Pull every line holding the word "ATLAS" from the data below and copy it.
----
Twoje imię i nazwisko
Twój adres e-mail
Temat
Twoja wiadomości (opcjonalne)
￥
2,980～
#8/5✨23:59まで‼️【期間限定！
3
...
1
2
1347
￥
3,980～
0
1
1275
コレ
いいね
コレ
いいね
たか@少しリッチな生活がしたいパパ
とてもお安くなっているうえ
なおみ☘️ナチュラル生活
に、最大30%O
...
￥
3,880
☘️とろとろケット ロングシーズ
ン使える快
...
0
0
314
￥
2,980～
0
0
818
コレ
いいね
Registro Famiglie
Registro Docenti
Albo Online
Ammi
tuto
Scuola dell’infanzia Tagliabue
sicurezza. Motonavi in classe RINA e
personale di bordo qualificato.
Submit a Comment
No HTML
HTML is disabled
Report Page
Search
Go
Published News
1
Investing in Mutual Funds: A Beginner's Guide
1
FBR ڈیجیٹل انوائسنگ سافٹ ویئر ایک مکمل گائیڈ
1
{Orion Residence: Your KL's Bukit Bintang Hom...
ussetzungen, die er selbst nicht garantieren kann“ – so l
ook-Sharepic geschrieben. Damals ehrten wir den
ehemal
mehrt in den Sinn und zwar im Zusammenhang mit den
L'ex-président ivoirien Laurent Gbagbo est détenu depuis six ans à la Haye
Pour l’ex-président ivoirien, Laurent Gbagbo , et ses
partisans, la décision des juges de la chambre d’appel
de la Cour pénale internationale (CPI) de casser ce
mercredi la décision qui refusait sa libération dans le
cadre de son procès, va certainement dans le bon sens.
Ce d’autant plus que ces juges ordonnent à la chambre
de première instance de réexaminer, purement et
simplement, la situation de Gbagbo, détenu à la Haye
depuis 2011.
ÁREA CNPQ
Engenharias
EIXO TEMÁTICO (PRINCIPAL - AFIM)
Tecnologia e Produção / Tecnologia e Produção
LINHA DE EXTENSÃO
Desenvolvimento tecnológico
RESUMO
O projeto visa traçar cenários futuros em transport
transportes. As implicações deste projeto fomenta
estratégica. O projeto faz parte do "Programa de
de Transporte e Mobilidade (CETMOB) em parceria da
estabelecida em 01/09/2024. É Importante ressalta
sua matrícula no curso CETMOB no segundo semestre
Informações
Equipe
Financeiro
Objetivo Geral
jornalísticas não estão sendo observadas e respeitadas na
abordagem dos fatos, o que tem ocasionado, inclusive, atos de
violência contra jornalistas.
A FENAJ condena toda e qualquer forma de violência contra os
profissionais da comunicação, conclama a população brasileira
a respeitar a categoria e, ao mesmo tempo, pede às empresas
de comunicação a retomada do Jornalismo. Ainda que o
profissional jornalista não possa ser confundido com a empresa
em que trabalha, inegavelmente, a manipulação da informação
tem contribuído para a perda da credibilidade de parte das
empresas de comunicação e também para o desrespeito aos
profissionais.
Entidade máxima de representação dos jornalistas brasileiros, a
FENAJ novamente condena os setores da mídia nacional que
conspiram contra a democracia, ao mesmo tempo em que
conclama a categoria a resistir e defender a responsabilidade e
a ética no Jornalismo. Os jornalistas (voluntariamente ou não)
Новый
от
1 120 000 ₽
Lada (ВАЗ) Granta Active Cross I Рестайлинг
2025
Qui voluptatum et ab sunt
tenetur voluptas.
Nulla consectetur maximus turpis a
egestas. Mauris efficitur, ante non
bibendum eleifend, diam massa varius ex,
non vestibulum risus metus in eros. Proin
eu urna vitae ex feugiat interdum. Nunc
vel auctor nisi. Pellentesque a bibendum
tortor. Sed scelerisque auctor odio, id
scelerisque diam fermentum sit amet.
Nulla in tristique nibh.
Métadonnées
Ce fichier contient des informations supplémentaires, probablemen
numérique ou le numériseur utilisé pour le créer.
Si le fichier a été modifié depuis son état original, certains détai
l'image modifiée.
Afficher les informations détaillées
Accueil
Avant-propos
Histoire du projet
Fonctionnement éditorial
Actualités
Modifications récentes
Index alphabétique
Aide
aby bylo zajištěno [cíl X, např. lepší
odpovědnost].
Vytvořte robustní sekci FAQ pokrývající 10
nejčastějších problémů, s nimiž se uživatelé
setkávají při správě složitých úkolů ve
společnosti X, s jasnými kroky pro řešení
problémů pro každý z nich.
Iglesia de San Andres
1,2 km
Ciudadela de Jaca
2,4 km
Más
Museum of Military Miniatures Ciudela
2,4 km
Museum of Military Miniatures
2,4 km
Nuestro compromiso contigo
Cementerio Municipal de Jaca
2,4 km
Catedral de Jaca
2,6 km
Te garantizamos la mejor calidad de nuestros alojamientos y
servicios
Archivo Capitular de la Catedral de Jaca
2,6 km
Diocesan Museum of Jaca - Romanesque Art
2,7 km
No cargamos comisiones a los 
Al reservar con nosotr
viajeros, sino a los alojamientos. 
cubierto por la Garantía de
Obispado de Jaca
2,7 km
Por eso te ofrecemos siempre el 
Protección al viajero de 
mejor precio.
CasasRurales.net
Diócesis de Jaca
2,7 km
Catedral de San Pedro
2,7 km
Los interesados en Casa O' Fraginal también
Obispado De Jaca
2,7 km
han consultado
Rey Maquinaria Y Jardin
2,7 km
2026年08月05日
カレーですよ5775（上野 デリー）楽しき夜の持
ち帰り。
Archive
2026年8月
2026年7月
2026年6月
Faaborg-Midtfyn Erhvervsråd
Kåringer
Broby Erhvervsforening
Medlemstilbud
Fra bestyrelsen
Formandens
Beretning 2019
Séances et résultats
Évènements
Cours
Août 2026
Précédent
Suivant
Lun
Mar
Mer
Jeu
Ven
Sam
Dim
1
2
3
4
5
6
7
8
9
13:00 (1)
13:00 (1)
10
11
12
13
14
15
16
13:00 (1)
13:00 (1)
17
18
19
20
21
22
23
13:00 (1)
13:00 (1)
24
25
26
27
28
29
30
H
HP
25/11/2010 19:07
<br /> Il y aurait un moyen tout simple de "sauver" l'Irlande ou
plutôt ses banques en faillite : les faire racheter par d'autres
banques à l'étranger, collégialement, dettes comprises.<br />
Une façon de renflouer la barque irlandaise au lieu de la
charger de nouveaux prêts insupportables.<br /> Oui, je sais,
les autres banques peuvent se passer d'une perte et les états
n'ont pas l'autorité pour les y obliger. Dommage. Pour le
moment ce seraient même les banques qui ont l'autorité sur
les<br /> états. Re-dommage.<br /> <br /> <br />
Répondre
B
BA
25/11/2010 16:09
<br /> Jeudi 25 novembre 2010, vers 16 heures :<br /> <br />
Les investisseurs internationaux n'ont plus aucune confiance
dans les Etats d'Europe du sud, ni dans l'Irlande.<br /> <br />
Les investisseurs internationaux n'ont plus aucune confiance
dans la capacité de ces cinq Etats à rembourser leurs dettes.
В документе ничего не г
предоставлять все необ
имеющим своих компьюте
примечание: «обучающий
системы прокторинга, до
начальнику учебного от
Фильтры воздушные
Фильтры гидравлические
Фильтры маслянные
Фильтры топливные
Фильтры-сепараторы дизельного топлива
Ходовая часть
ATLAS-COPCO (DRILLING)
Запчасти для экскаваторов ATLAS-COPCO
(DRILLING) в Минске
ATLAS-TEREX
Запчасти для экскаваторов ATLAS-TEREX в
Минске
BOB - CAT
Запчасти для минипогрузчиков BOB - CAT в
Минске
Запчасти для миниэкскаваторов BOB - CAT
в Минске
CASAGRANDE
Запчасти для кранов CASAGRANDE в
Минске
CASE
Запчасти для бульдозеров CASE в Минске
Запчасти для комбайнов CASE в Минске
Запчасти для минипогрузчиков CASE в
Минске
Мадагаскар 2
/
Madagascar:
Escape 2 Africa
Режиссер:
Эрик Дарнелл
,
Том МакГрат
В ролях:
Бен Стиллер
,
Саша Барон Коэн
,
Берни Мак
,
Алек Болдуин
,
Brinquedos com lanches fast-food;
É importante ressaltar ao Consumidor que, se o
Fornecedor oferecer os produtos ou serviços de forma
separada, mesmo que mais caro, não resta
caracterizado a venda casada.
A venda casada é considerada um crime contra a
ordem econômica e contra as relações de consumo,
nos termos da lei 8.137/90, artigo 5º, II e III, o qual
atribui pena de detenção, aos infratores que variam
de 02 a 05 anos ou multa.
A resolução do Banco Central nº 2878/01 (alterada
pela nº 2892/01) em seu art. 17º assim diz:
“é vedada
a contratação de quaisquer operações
----
> _RESULT_:
ATLAS-COPCO (DRILLING)
Запчасти для экскаваторов ATLAS-COPCO
ATLAS-TEREX
Запчасти для экскаваторов ATLAS-TEREX в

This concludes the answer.